Le moment de récolter est, pour l’une et l’autre vesce, quand on la destine à n’être que fourrage, celui où la plus grande partie des siliques est seulement formée. Quant à celle dont on veut extraire la graine, soit pour semence, soit pour la nourriture des pigeons, ou pour être distribuée pendant l’hiver aux bêtes à laine, dans du son ou avec de l’avoine, il faut attendre que les cosses aient acquis la couleur brune, et ne rien négliger pour saisir le temps où le baromètre et les autres indications météorologiques peuvent faire espérer une suite de beaux jours. Moins la plante restera de temps à faner, moins il y aura de perte, meilleur sera le fourrage.

Le champ débarrassé (ce sera vers le commencement de messidor), donnez aussitôt un coup de charrue et semez dans les terres meubles des navets ou turneps ; dans celles qui auront un peu plus de ténacité, des choux-raves ou des choux-navets. Si le champ a été bien fumé, bien labouré, avant de recevoir la semence de vesce, si les navets ou choux-raves sont ensuite soignés, c’est-à-dire, éclaircis, sarclés et binés à temps ; non seulement la récolte des racines sera abondante ; mais, dès le printemps suivant, on les remplacera avantageusement, et sur un seul labour, par de l’orge ou de l’avoine dans laquelle on sèmera du trèfle. Celui-ci sera consommé sur pied l’année suivante par les bestiaux de la ferme ; mais il faut avoir l’attention de les cantonner et de les faire se succéder les uns aux autres dans l’ordre suivant : les cochons, les bœufs, les vaches, les chevaux, les bêtes à laines. Le cultivateur attentif n’oubliera pas sans doute qu’on ne peut prendre de trop grandes précautions pour introduire plus sûrement les bestiaux dans un champ de trèfle. On ne doit leur en permettre l’entrée, non-seulement qu’après l’entière dissipation de la rosée : mais il faut, avant de les y introduire, qu’ils aient fait un repas dans les étables, bergeries ou écuries ; dans les premiers jours ils ne feront pour ainsi dire, qu’y passer matin et soir ; mais peu-à-peu on les y laissera plus long-tems, et de manière que leurs estomacs s’accoutument insensiblement à cette nourriture ; loin de leur être alors préjudiable, elle leur est avantageuse et salutaire. Depuis quinze ans je pratique cette méthode de faire parquer mes bestiaux dans les trèfles, et je dois dire qu’il n’en est résulté aucun accident : ce que j’attribue à la double précaution de ne les y introduire que peu à peu et jamais à jeun.

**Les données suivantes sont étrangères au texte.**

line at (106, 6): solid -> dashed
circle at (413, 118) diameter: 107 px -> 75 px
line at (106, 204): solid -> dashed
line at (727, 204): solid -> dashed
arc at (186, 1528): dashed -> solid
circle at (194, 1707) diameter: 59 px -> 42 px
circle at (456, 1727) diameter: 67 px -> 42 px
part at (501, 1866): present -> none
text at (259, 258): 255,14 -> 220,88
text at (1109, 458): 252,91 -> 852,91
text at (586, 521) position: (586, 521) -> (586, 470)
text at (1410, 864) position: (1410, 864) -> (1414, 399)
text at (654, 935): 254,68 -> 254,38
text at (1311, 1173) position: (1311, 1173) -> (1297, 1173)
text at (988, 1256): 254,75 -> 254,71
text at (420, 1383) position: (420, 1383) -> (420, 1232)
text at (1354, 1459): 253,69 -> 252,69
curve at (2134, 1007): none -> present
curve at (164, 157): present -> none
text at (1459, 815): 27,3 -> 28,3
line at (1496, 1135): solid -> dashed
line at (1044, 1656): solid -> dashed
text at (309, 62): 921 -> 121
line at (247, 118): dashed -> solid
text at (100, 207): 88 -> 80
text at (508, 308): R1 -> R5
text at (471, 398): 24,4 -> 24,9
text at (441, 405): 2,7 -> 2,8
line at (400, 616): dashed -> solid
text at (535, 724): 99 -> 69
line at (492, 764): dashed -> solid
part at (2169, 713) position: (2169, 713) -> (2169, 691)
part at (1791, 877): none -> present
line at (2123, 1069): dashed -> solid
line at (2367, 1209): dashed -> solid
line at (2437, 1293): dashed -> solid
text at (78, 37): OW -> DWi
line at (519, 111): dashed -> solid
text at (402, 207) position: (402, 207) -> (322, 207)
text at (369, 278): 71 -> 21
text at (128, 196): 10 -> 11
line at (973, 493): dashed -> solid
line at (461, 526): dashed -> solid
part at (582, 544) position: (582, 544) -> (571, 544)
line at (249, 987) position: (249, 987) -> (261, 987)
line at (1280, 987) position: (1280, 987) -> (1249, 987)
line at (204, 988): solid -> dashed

Ceux qui y passent les nuits n’étant pas pressés par le besoin, ne touchent point à la plante avant que le soleil ou le vent n’ait dissipé la rosée. La richesse d’engrais qui résulte d’un tel parcage est immense et dispose merveilleusement la terre à donner l’année suivante une bonne récolte de froment. Tels sont les avantages qu’on peut attendre de la culture de la vesce, de celle d’automne sur-tout ; on ne doit pas compter pour peu celui de contribuer aussi directement à la suppression des jachères.